Something tells me God is not finished with us yet. But I shudder to think "What else can we do?". Jesus wanted to demonstrate what he meant by the "The first shall be last", so he took a child, brings that child into the midst of them, and then picks that child up and says "Whoever welcomes a child such as this welcomes me". And we think that's such a warmhearted, tender moment. Wasn't Jesus wonderful in the way he worked with children. Isn't that nice, right?

I was going to point to the window, and say "Like in that window". And I looked up and realized someone took the window! It's gone -- our window restoration project is on-going, they brought two windows back, and they took out the window with Jesus and the children. I got to thinking, that hole there where that window used to be is actually a wonderful metaphor for us this morning. Because, typically, we totally miss the point of what that story is about. You see, it's not this heartwarming, tender moment, this is not a photo-op designed to make you feel good about Jesus, like some candidate vying for your vote. Jesus is on his way to Jerusalem. He is on his way to the crucifixion. And the disciples think they're on their way to fame and glory. So Jesus uses this child is an illustration, to get the point across.

Now, it's important to understand that in that first-century world, children were not seen so much as symbols of innocence and virtue like we might see them today, but rather, much like women, children were the property of the head of the household. They had no status of their own. They had no individual rights. A child, then, is a symbol of that kind of powerlessness.

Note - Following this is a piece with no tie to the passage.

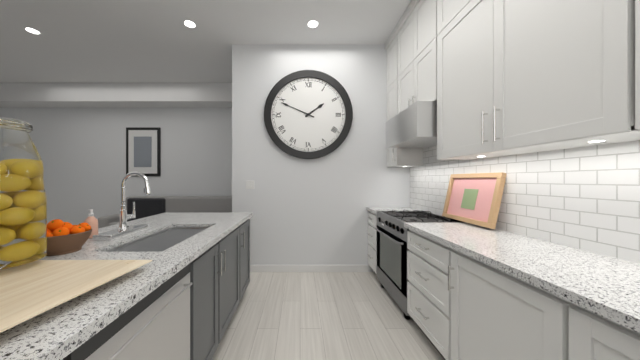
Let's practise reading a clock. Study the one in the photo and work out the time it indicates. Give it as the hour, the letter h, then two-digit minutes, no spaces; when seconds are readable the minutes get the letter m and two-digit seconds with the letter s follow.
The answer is 1h49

Isaiah 53 has a wonderful illustration of this. In Isaiah 53, what we call the Suffering Servant passages, it says of the suffering servant that he had no form or majesty, that we should look at him. But the Greek translation of that passage, done right around the time of Jesus, the Greek translation says "We beheld him as a child". As someone of no importance. Powerless.

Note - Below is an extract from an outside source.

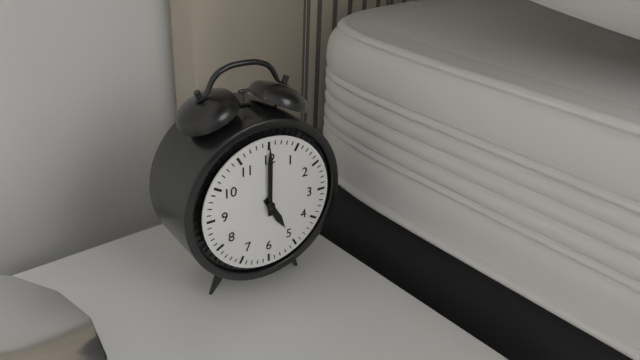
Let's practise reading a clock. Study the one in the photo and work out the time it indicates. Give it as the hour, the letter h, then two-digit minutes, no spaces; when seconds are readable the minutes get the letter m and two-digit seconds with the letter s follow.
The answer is 5h00
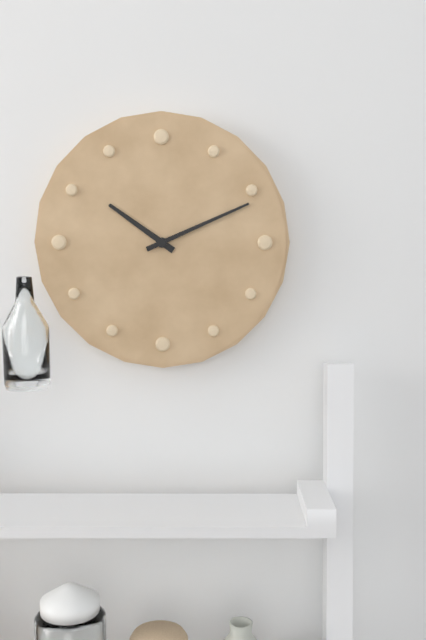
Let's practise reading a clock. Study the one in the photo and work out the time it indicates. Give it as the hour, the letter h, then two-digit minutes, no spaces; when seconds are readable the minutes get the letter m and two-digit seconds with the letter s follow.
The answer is 10h11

By embracing this child in their midst, Jesus embraces powerlessness and says 'look at this child and see the connection'. What's really important is not about power and might and status and fame and glory. You've become so concerned with your own standing that you neglect those that have none, like this child.

Like the homeless, demeaned and degraded by a system that offers plenty of shame but little hope.

Like the undocumented immigrant, desperately searching for a place to live and work in peace so that they can support their own family.

Like the ex-con, who is rarely given as second chance to recover his or her dignity and worth.

These are the people without status in our society, people not worth two cents as far as most are concerned. The throwaways of our world, told to get a job when no one will hire them. Told to pull themselves up by their own bootstraps when they don't even have boots. Told to go back where they came from when they have lived in this country since the age of two. You can't help those people, unless they help themselves, they say. Criminals will always be criminals, they say. They're nothing but welfare cheats, they say.

And when he came into the house, he asked "What were you discussing on the way?" And they were silent, for they were discussing the mission of the Church.

But not here. Not in this place. Not at First Christian Church. Because here is a place where the hungry are fed.

Here is the place where homeless do find shelter.

Here is a place where the poor and the mentally ill are welcomed.

Here is a place that offers a hand instead of judgment.

Here is a place that gives hope instead of scorn.

Here is a place that spreads love instead of hate.

Here is the place where the powerless child is embraced by disciples of Jesus.

God bless you wonderful disciples of our Lord.